As for style, this whole example is very wrong. If you don't do things in the rails style, you ask for pain.

First, I'd move the EntityList into a model, and add methods to get info rather than just exposing constants. In your example, you had redundant information between ENTITIES and RELATION_SHIPS (Why the underscore?). A fundamental philosophy in rails is "Don't Repeat Yourself". You can DRY up those constants by using just a hash and using methods on the hash:

class EntityList

  ENTITIES = {:entity1 => "entity2", :entity2 => "entity3"}

  def self.valid_entity(e)
    ENTITIES.has_key?(e)
  end

  def self.entity_name(e)
    ENTITIES[e]
  end

end

and then use that in the controller:

  def create
    if EntityList.valid_entity(params[:user][:entity_name])
      flash[:notice] = "The entity you entered is valid!!"
      redirect_to(:action => "hello_world")
    else
      redirect_to(:action => "sorry_page")
    end
  end

See how short and sweet this makes the controller? Notice I changed the actions - they should be at least lower case, underscore, to match rails conventions, although even better would be if they went to REST style actions.

Be sure that your routes file is set up to accept them, and that you have methods for those actions, and templates.
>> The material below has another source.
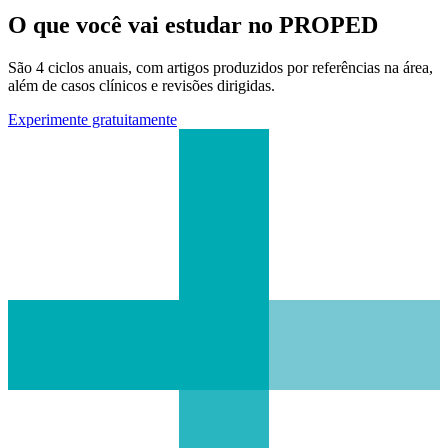
O que você vai estudar no PROPED
São 4 ciclos anuais, com artigos produzidos por referências na área,
além de casos clínicos e revisões dirigidas.
Experimente gratuitamente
Finally, the parameters indicates this is part of a form with a user object... and by redirecting you are going to lose all that form data. You're going to have to solve that. Really, the whole ENTITY thing should be a validation in the User model, and then the create method can create a new user and save like in the standard scaffolds.

Upvotes: 1

Dougui
Dougui

Reputation: 7230

You couldn't do anything after the redirectmethod. You must to do this before...

Edit : add code

  def create
    if EntityList::ENTITIES.include?(params[:user][:entity_name])
      flash[:notice] = "The entity you entered is valid!!"
      puts EntityList::RELATION_SHIPS[params[:user][:entity_name]]
      redirect_to(:action => "helloworld")
    else
      redirect_to(:action => "SorryPage")
    end
  end

Create a app/views/users/helloworld.html.erb and show the result in the console.

Upvotes: 0

Super Engineer
Super Engineer

Reputation: 1976

As Dougui said you can't do anything after redirect method. Also if you are trying to print relationships in browser you have to print it in 'view'. 'Puts' method will print anything in command prompt.